Ведь, приходя, как ныне, прихожу я,
А уходя, мой друг, я ухожу.
Энцио произнес эти слова иронично.
– Нет, нет, вы не расслышали слова, – возразил молодой шваб. – Там говорится совсем по-другому: текст имеет гораздо более глубокий смысл – речь идет о судьбе…
Я не расслышала последних слов, но было похоже, что он знает эту песню, о которой никто ничего не мог сказать. Энцио сразу же после этого куда-то позвали. Я подошла к швабу.

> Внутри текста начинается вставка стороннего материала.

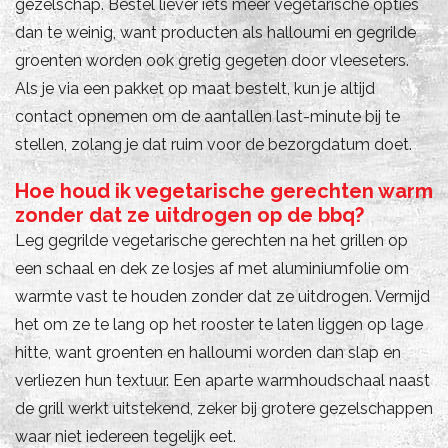
gezelschap. Bestel liever iets meer vegetarische opties
dan te weinig, want producten als halloumi en gegrilde
groenten worden ook gretig gegeten door vleeseters.
Als je via een pakket op maat bestelt, kun je altijd
contact opnemen om de aantallen last-minute bij te
stellen, zolang je dat ruim voor de bezorgdatum doet.
Hoe houd ik vegetarische gerechten warm
zonder dat ze uitdrogen op de bbq?
Leg gegrilde vegetarische gerechten na het grillen op
een schaal en dek ze losjes af met aluminiumfolie om
warmte vast te houden zonder dat ze uitdrogen. Vermijd
het om ze te lang op het rooster te laten liggen op lage
hitte, want groenten en halloumi worden dan slap en
verliezen hun textuur. Een aparte warmhoudschaal naast
de grill werkt uitstekend, zeker bij grotere gezelschappen
waar niet iedereen tegelijk eet.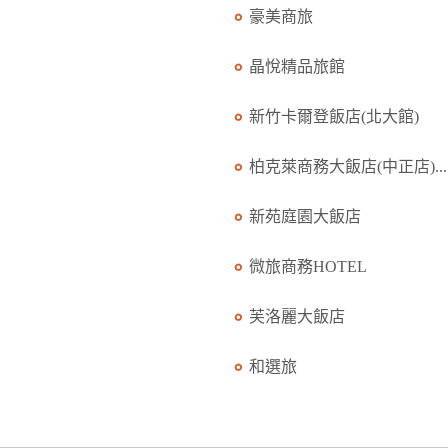
豪美商旅
晶悅精品旅館
新竹卡爾登飯店(北大館)
柏克萊商務大飯店(中正店)...
新苑庭園大飯店
微旅商務HOTEL
芙洛麗大飯店
和選旅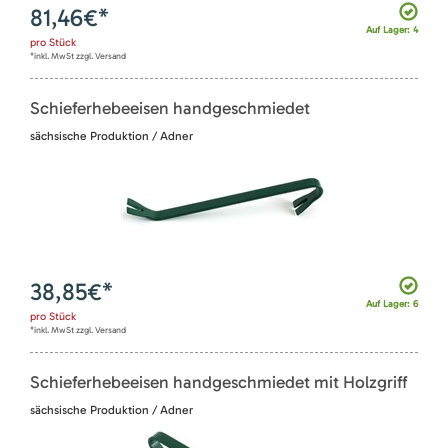
81,46
€*
Auf Lager: 4
pro
Stück
*inkl. MwSt zzgl. Versand
Schieferhebeeisen handgeschmiedet
sächsische Produktion / Adner
38,85
€*
Auf Lager: 6
pro
Stück
*inkl. MwSt zzgl. Versand
Schieferhebeeisen handgeschmiedet mit Holzgriff
sächsische Produktion / Adner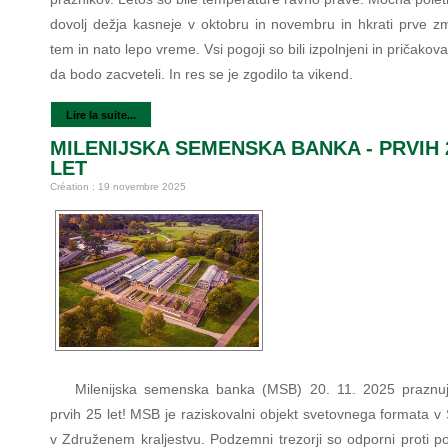
dovolj dežja kasneje v oktobru in novembru in hkrati prve zm
tem in nato lepo vreme. Vsi pogoji so bili izpolnjeni in pričakovati
da bodo zacveteli. In res se je zgodilo ta vikend.
Lire la suite...
MILENIJSKA SEMENSKA BANKA - PRVIH 
LET
Création : 19 novembre 2025
Milenijska semenska banka (MSB) 20. 11. 2025 praznuj
prvih 25 let! MSB je raziskovalni objekt svetovnega formata v
v Združenem kraljestvu. Podzemni trezorji so odporni proti p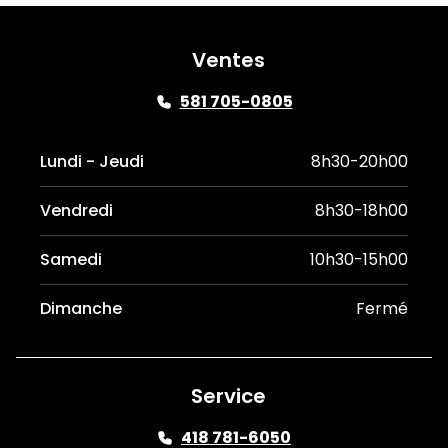
Ventes
581 705-0805
Lundi - Jeudi
8h30-20h00
Vendredi
8h30-18h00
Samedi
10h30-15h00
Dimanche
Fermé
Service
418 781-6050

– Скажите мне, что это за песня, о которой вы только что говорили? – спросила я.
Должно быть, он услышал волнение в моем голосе, потому что испытующе посмотрел на меня своими задумчивыми глазами. При этом я вдруг впервые осознала, что нас с ним уже давно связывает затаенная симпатия, похожая на любовь брата и сестры.
– Это любовная песня, написанная от лица женщины, – ответил он затем. – Автор мне неизвестен, и я знаю только первую строфу.
Он опять тихонько заиграл на лютне и пропел вполголоса:
Не говори «привет», меня встречая,
Не говори «прощай», когда я ухожу.
Ведь, приходя, увы, не прихожу я,
А уходя, мой друг, не ухожу.
– Странные слова, не правда ли? – сказал он. – Многим они кажутся непонятными, а вы, я вижу, поняли их, и я, конечно, их тоже понимаю.
– Да, разумеется… – ответила я. – Пожалуйста, спойте эту песню после «исхода пенатов», когда мы исчезнем в саду. Обещайте мне!
И он пообещал исполнить мою просьбу, по-братски пожав мне руку.
Тем временем вернулся Энцио и дал знак начинать. Он выстроил всех попарно, только я шла одна. Я должна была держать за руки «дуплетиков», но они не явились, и, когда за ними послали, выяснилось, что они полчаса назад бесследно исчезли вместе с Нероном. Было ясно, что они бастуют; Энцио констатировал это с недоброй иронией, прибавив, что это место избегают уже даже дети, взятые напрокат.
Лестница таинственно скрипела под нашими ногами, когда мы на цыпочках стали спускаться вниз. Потом мы пошли сквозь тишину длинной анфилады комнат, освобожденных для буфета и для танцев, наши шелковые платья тихо шуршали и потрескивали. В отливающих матовым блеском паркетных полах отражалась торжественная пустота. Только стены по-прежнему украшали портреты наших прототипов, но лица их терялись в призрачном полумраке, о котором своевременно позаботился Энцио. Как и в первый вечер в Гейдельберге, они навевали мне мысли о сходящих с подмостков жизни поколениях и о свершившихся судьбах. Если целый день я была словно оглушена, то теперь как будто проснулась и с необыкновенной чуткостью повсюду улавливала нечто незримое, что одновременно с нами включилось в игру: каждая вещь, каждый предмет – весь дом, казалось, беззвучно принимает участие в спектакле. Даже отсутствующие исправно играли свою исполненную глубокого смысла роль: удравшие «дуплетики», навсегда умолкнувшие настенные часы, вынесенные стулья, столы и шкафы и, прежде всего, погасшие портреты-призраки давно почивших в Бозе великих мыслителей и поэтов – сегодня даже они в самом деле показались мне покойниками, как будто кто-то вдруг развеял миф об их бессмертии, как миф о великой музыке прошлого, о которой Староссов сказал, что она больше ни к чему не обязывает. В сущности, этих покойников уже не было, а была лишь ирония как будто бы веселой, на самом же деле такой необыкновенно печальной игры. Я знала: эту иронию и имел в виду Энцио, внося последние изменения в первоначальный сценарий, она была его тайным триумфом в этом столь ненавистном ему предприятии, его скрытой насмешкой над презираемым им миром, который он в то же время цинично использовал для своих целей и который хотел уничтожить. Я чувствовала: в его глазах мы сейчас разыгрываем гибель этого мира! И я участвую в этом спектакле – перед лицом своего опекуна, который непременно поймет и воспримет все так же, как я!